The N-methyl-D-aspartate receptor antagonist phencyclidine (PCP) is a psychotomimetic drug which produces schizophrenia-like psychosis. In animal studies it is toxic to neurons in the posterior cingulate and retrosplenial cortex and to cerebellar Purkinje cells. To find clues about the mechanism and pathways of PCP action, we studied the effect of systemic PCP administration (10 and 50 mg/kg, intraperitoneal) on the expression of immediate-early genes (IEGs) (c-fos, c-jun, egr-2, egr-3, NGFI-A, NGFI-B, NGFI-C, and Nurr1) using in situ hybridization histochemistry. PCP, 50 mg/kg, produced a biphasic IEG induction: an early induction in the hippocampus, cerebral cortex, and cerebellar granule cell layer, and a delayed induction in the posterior cingulate cortex and cerebellar Purkinje cell layer. The early induction of all eight IEGs was observed 30 min after drug treatment in the cerebral cortex and in the hippocampus. c-fos, NGFI-A, and NGFI-B were also induced in thalamic nuclei, and c-fos was also induced in the cerebellar granule cell layer.
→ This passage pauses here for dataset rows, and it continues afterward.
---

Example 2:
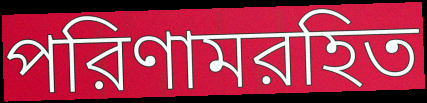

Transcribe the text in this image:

পরিণামরহিত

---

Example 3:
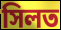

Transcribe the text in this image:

সিলত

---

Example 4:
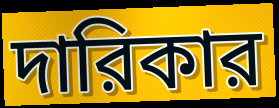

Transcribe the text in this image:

দারিকার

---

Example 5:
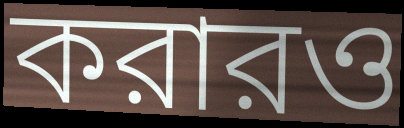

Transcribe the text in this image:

করারও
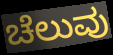
ಚೆಲುವು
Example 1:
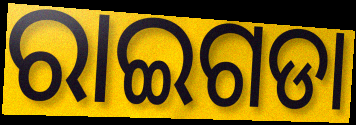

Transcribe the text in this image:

ରାଇଗଡା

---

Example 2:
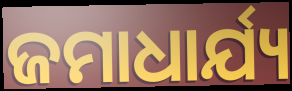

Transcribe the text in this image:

ଜମାଧାର୍ଯ୍ୟ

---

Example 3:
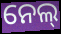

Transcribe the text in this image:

ନେଲ୍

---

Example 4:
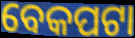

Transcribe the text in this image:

ବେକପଟା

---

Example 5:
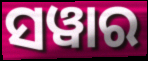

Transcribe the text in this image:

ସୱାର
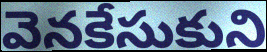
వెనకేసుకుని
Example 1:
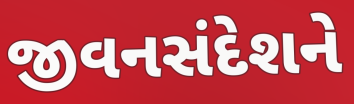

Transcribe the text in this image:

જીવનસંદેશને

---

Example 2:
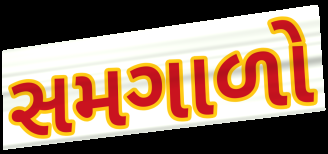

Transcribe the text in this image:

સમગાળો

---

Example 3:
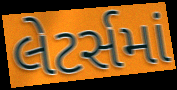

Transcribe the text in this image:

લેટર્સમાં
In contrast, a delayed induction of c-fos, c-jun, NGFI-A, NGFI-B, NGFI-C, and Nurr1 in the posterior cingulate cortex was observed 2–6 hr after PCP, 50 mg/kg. egr-2 and egr-3 were not induced in the posterior cingulate cortex. c-fos induction in the cerebellar Purkinje cell layer peaked 2 hr after PCP, 50 mg/kg. In addition, PCP induced c-fos, egr-3, NGFI-A NGFI-B, NGFI-C, and Nurr1 in the inferior olivary nucleus. PCP-induced IEG expression returned to baseline by 24 hr. A lower PCP dose, 10 mg/kg, induced lower levels of IEG expression, with similar anatomical and biphasic temporal pattern as with the higher PCP dose of 50 mg/kg. However, no IEG induction was observed in the hippocampus following 10 mg/kg PCP. These results demonstrate that PCP produces neural activation not only in the cingulate and retrosplenial cortex, but also in many other regions of forebrain and cerebellum. Moreover, prolonged IEG expression in the posterior cingulate cortex and cerebellar Purkinje cells, the sites of PCP toxicity, suggests that IEGs could mediate neurotoxic/neuroprotective effects in these brain regions. © 1996 Wiley-Liss, Inc.